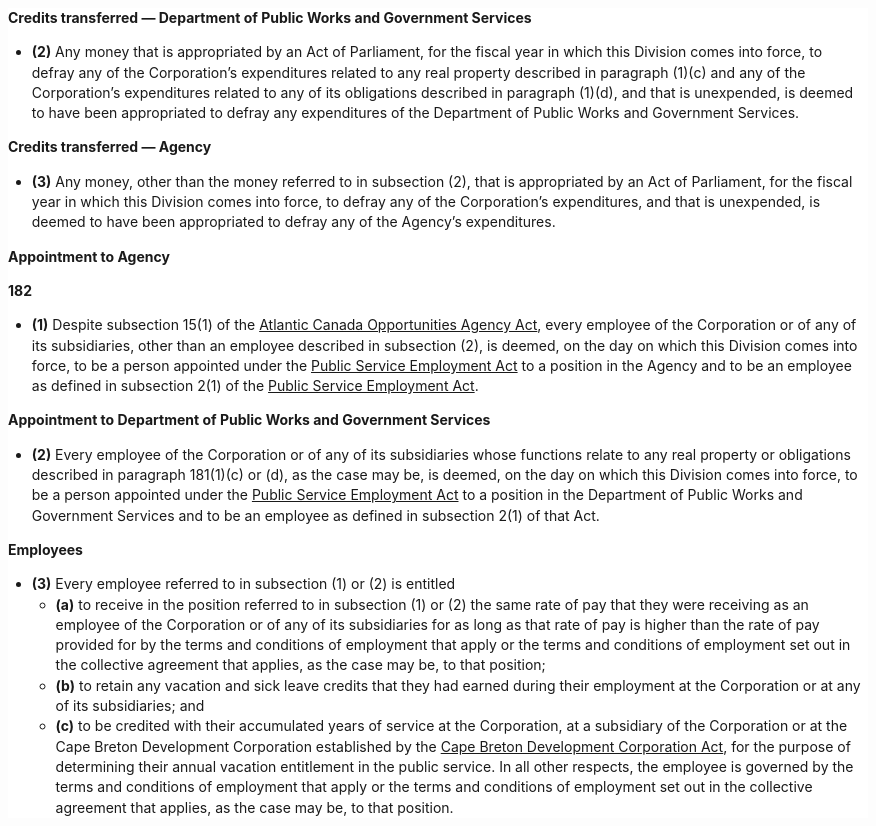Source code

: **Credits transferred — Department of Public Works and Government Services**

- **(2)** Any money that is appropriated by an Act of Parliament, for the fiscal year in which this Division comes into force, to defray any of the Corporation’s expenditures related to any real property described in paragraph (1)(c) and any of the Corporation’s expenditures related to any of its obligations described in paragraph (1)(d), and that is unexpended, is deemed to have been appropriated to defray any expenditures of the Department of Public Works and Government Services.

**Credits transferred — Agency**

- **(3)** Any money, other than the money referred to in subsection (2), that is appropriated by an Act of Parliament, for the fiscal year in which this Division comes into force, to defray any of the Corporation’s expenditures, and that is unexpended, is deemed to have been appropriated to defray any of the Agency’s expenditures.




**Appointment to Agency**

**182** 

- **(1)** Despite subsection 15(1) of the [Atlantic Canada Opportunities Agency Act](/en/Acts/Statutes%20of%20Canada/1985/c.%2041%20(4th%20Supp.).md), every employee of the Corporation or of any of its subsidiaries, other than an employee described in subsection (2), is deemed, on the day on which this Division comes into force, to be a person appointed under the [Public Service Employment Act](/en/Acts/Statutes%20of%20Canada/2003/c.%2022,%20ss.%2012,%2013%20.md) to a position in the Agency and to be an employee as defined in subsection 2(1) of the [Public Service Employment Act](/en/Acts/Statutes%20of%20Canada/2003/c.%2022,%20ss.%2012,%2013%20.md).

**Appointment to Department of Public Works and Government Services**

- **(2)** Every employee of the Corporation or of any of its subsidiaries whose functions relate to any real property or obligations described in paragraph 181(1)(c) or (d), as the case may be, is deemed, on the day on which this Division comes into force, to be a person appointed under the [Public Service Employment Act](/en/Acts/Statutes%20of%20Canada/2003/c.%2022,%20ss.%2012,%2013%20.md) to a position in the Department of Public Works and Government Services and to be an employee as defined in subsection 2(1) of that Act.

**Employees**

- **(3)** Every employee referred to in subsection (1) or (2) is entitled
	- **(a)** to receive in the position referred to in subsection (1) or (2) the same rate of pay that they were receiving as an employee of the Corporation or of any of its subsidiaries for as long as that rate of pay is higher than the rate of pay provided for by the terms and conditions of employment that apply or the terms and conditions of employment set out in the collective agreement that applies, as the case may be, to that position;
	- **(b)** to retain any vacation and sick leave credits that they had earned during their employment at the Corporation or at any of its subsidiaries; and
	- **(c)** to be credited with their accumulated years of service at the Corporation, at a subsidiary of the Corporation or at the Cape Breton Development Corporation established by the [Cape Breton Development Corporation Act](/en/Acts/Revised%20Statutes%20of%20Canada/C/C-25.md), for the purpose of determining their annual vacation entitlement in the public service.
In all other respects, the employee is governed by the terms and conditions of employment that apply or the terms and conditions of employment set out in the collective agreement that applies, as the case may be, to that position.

...

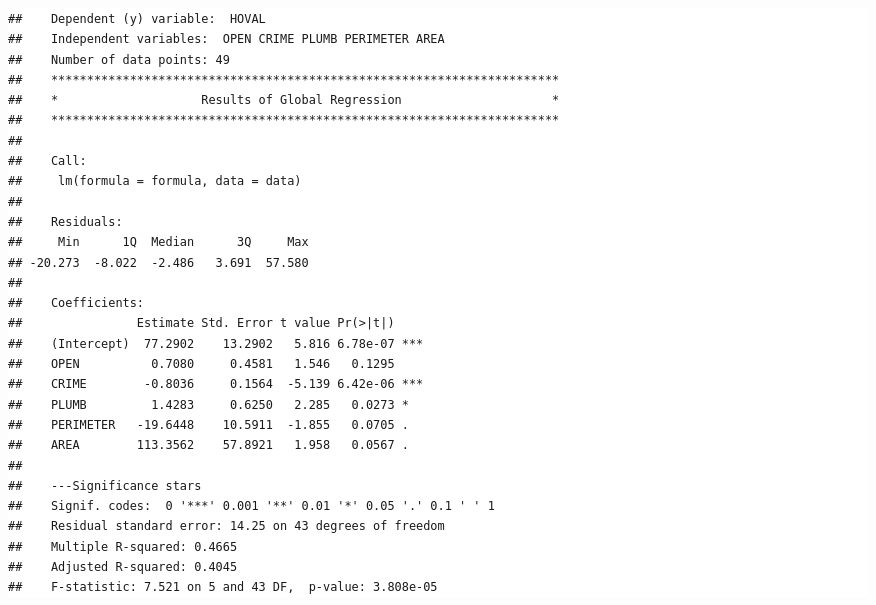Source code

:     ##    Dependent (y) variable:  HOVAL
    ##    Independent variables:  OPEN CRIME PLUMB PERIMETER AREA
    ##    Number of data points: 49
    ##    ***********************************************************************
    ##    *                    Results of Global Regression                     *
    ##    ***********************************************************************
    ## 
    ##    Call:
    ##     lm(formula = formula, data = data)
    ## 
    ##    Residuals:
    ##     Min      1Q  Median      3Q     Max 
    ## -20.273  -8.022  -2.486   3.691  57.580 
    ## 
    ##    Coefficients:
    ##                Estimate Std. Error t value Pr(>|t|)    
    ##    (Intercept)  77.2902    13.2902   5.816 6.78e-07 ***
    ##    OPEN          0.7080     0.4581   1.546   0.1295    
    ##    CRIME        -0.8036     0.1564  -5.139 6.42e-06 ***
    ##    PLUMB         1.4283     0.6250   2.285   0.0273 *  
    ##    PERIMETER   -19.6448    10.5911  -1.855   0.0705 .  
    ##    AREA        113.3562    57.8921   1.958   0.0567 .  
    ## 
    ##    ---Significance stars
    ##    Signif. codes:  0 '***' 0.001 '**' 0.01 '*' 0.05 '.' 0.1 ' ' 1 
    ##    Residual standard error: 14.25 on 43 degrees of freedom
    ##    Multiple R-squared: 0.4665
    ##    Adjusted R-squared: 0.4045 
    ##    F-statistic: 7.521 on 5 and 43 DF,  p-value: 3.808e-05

---

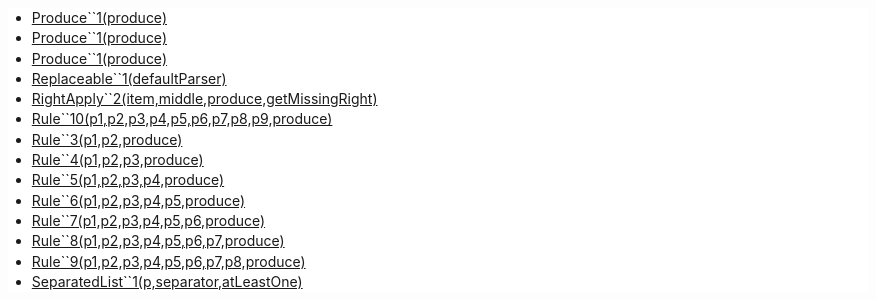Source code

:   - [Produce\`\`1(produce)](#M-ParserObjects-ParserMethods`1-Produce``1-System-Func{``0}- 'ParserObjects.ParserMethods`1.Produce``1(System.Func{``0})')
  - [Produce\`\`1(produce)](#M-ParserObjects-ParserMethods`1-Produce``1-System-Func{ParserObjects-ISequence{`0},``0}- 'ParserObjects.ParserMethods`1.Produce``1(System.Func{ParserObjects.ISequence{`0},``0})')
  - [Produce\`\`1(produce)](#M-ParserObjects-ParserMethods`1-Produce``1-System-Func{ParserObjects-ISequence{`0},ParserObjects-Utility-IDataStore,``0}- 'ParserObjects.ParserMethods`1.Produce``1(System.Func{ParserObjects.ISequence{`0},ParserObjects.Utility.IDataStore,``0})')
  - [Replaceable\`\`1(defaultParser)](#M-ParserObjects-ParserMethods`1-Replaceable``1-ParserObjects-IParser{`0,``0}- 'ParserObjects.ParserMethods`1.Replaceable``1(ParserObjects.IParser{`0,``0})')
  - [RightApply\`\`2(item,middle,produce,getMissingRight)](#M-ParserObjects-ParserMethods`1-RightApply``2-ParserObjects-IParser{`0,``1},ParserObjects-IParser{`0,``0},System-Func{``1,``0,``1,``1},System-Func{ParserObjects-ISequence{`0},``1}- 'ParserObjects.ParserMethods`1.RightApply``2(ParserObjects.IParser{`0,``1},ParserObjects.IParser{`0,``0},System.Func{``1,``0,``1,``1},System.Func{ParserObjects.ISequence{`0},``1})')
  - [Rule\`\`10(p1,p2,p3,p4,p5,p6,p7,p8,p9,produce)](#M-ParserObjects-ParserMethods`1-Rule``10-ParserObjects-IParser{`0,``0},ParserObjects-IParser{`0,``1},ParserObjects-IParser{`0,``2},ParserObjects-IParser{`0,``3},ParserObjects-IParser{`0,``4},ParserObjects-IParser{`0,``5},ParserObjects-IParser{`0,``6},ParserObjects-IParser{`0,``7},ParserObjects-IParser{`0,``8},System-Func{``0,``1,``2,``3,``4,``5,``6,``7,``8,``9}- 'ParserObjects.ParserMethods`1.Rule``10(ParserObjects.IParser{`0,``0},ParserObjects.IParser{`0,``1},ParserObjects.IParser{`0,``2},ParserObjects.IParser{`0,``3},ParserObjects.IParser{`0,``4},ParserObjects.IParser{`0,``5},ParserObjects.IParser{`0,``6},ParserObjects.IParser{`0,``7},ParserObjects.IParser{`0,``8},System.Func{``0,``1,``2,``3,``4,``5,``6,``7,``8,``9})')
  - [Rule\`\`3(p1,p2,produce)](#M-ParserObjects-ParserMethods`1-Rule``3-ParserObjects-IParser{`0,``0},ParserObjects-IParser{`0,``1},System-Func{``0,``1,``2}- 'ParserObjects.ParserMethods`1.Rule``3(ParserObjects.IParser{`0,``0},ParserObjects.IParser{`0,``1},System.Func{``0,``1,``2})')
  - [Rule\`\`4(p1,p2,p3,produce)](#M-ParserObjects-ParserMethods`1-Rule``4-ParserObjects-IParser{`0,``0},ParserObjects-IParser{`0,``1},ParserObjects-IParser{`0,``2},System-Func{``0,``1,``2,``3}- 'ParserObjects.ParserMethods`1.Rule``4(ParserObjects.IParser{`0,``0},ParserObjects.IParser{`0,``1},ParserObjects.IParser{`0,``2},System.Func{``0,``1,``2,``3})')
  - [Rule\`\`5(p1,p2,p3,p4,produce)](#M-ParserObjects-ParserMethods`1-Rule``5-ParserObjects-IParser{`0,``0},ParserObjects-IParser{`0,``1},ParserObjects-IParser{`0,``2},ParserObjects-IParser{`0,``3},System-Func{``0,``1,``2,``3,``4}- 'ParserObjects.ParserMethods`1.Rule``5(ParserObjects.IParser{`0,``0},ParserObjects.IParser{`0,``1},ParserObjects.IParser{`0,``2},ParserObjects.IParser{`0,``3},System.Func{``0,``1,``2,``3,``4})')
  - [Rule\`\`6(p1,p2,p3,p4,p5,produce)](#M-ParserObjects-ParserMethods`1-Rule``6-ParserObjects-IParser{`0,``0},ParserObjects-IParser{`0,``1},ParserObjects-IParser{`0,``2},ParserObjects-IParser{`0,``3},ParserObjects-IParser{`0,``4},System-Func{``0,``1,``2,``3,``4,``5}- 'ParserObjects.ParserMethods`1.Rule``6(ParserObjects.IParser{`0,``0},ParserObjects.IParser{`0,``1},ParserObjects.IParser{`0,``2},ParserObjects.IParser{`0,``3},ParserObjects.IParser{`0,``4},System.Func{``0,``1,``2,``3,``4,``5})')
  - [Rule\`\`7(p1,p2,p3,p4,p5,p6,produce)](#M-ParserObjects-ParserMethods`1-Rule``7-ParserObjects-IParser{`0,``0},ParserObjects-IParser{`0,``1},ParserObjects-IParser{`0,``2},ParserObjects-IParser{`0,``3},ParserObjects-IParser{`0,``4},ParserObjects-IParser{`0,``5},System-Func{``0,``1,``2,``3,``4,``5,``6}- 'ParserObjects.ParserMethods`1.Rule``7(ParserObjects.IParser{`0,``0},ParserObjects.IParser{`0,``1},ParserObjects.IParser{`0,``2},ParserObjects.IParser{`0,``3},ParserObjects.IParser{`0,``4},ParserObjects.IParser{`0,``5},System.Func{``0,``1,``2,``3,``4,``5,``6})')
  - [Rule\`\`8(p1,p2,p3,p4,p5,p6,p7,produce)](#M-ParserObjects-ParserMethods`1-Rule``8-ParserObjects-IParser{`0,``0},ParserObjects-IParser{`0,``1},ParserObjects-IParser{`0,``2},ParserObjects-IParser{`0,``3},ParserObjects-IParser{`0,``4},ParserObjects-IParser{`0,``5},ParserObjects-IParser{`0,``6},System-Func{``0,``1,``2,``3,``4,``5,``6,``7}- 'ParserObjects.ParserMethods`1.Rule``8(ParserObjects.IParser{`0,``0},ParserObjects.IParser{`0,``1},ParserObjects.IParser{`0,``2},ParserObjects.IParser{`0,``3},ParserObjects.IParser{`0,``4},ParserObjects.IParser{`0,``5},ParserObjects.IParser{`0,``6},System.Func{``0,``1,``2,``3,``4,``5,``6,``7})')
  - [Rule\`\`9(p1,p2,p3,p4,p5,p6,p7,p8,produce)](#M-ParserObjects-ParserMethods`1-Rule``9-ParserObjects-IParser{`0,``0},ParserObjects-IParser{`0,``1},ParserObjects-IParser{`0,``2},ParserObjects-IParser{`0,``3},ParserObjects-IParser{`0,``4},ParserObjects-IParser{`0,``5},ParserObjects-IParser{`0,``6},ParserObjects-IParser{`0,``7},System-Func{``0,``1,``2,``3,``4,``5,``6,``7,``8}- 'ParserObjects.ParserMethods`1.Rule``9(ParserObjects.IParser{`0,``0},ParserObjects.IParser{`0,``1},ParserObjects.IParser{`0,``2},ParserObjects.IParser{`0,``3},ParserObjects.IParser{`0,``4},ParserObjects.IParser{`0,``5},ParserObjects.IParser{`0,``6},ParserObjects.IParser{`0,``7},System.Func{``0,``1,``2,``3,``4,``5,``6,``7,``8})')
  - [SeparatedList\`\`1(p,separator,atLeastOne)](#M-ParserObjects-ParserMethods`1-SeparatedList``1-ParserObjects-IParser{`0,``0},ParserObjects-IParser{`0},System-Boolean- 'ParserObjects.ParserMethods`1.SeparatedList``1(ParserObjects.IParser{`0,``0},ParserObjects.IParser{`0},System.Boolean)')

§ Exercise requirements: Search the data for the string "collective" and copy each line where it appears.

§ Answer box:
	- **(a)** to receive in the position referred to in subsection (1) or (2) the same rate of pay that they were receiving as an employee of the Corporation or of any of its subsidiaries for as long as that rate of pay is higher than the rate of pay provided for by the terms and conditions of employment that apply or the terms and conditions of employment set out in the collective agreement that applies, as the case may be, to that position;
In all other respects, the employee is governed by the terms and conditions of employment that apply or the terms and conditions of employment set out in the collective agreement that applies, as the case may be, to that position.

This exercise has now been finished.